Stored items
[Start of section]
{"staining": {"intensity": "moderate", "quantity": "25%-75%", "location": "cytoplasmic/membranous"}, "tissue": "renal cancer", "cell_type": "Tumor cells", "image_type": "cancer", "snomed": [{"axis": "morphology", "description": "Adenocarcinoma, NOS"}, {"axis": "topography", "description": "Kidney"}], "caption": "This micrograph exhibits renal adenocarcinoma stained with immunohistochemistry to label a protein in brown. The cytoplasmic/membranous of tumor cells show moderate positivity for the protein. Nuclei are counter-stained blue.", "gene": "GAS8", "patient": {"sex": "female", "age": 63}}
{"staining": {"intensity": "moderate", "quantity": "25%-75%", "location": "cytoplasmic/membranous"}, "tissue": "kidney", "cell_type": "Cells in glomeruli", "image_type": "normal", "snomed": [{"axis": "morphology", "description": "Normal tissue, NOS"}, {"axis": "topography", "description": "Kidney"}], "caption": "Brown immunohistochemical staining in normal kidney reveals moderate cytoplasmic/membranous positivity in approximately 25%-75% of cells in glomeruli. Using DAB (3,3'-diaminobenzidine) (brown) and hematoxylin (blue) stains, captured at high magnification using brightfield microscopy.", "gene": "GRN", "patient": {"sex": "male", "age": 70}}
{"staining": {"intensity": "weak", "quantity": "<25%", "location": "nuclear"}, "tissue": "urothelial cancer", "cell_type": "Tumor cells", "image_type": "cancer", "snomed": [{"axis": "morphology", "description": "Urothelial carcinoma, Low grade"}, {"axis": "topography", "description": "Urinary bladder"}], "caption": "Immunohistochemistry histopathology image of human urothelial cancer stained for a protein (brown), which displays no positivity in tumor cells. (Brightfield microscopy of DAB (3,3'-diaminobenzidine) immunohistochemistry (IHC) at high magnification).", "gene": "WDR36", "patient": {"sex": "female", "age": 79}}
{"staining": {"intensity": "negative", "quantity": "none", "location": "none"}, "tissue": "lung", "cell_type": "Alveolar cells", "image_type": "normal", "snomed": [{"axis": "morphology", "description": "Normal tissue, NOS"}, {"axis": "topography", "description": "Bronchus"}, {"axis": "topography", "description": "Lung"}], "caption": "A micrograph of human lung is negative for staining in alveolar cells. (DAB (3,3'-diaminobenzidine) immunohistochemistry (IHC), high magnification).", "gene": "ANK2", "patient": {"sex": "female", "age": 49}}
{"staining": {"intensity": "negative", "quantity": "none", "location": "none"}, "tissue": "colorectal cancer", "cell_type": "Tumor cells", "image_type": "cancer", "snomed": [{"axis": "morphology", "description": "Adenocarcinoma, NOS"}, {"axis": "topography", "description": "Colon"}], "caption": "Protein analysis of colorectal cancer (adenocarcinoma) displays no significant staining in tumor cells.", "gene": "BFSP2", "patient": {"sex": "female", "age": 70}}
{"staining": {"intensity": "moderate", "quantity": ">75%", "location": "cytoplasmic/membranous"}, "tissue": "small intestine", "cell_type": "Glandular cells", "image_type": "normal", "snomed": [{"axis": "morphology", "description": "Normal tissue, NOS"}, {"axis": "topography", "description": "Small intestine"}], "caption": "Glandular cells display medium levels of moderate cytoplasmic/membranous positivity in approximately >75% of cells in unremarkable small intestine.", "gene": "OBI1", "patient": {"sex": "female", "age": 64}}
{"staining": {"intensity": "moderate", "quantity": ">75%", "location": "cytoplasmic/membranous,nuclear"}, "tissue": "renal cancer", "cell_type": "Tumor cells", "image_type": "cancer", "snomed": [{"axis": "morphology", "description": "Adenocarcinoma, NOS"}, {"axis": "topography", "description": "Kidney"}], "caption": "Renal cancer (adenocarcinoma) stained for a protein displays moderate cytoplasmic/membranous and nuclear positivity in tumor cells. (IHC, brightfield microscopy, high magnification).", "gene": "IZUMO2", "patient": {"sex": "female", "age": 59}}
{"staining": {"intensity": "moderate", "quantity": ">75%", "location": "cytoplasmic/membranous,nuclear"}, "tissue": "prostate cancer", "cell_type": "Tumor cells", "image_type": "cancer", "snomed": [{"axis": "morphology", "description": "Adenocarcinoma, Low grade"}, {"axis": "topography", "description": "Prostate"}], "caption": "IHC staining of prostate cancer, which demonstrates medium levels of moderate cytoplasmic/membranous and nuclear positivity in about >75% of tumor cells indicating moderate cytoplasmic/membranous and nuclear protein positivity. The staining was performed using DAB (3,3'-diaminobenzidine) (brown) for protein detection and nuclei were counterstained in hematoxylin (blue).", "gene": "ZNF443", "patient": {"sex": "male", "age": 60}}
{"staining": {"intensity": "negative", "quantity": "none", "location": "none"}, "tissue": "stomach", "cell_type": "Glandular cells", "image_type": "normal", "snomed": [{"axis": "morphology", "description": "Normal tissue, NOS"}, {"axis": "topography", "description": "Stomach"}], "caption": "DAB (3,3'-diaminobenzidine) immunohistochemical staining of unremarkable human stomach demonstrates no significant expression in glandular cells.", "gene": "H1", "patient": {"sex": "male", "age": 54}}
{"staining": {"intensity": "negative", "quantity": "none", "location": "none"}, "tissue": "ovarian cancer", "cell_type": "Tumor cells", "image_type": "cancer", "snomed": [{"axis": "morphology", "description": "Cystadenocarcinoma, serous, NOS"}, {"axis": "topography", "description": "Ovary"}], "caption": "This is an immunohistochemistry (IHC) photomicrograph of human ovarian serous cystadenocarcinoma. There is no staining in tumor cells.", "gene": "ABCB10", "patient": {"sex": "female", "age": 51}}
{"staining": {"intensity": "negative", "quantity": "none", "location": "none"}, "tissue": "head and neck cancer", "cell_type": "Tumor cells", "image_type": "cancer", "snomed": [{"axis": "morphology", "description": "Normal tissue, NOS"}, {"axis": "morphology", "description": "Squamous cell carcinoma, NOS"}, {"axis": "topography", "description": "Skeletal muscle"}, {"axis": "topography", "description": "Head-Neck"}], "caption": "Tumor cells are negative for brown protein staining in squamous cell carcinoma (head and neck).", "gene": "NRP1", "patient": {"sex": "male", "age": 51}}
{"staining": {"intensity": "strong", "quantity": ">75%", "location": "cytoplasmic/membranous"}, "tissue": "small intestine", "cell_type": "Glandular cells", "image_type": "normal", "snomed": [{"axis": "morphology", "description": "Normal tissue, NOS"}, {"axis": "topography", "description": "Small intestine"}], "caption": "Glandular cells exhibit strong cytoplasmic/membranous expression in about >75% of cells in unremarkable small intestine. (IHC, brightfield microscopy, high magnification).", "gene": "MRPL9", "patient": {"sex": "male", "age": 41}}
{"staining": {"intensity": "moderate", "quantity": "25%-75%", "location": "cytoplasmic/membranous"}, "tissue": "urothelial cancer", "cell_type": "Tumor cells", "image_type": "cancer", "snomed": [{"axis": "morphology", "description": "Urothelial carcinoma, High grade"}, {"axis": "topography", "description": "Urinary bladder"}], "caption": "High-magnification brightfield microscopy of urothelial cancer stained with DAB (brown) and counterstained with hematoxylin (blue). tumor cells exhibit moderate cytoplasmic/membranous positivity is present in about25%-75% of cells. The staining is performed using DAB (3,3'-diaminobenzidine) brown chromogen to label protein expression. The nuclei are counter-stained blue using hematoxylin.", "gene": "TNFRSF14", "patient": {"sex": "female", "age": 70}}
[End of section]
### WORK ITEM:
From the lines above, copy those that contain the word "significant".

### ANSWER BOX:
{"staining": {"intensity": "negative", "quantity": "none", "location": "none"}, "tissue": "colorectal cancer", "cell_type": "Tumor cells", "image_type": "cancer", "snomed": [{"axis": "morphology", "description": "Adenocarcinoma, NOS"}, {"axis": "topography", "description": "Colon"}], "caption": "Protein analysis of colorectal cancer (adenocarcinoma) displays no significant staining in tumor cells.", "gene": "BFSP2", "patient": {"sex": "female", "age": 70}}
{"staining": {"intensity": "negative", "quantity": "none", "location": "none"}, "tissue": "stomach", "cell_type": "Glandular cells", "image_type": "normal", "snomed": [{"axis": "morphology", "description": "Normal tissue, NOS"}, {"axis": "topography", "description": "Stomach"}], "caption": "DAB (3,3'-diaminobenzidine) immunohistochemical staining of unremarkable human stomach demonstrates no significant expression in glandular cells.", "gene": "H1", "patient": {"sex": "male", "age": 54}}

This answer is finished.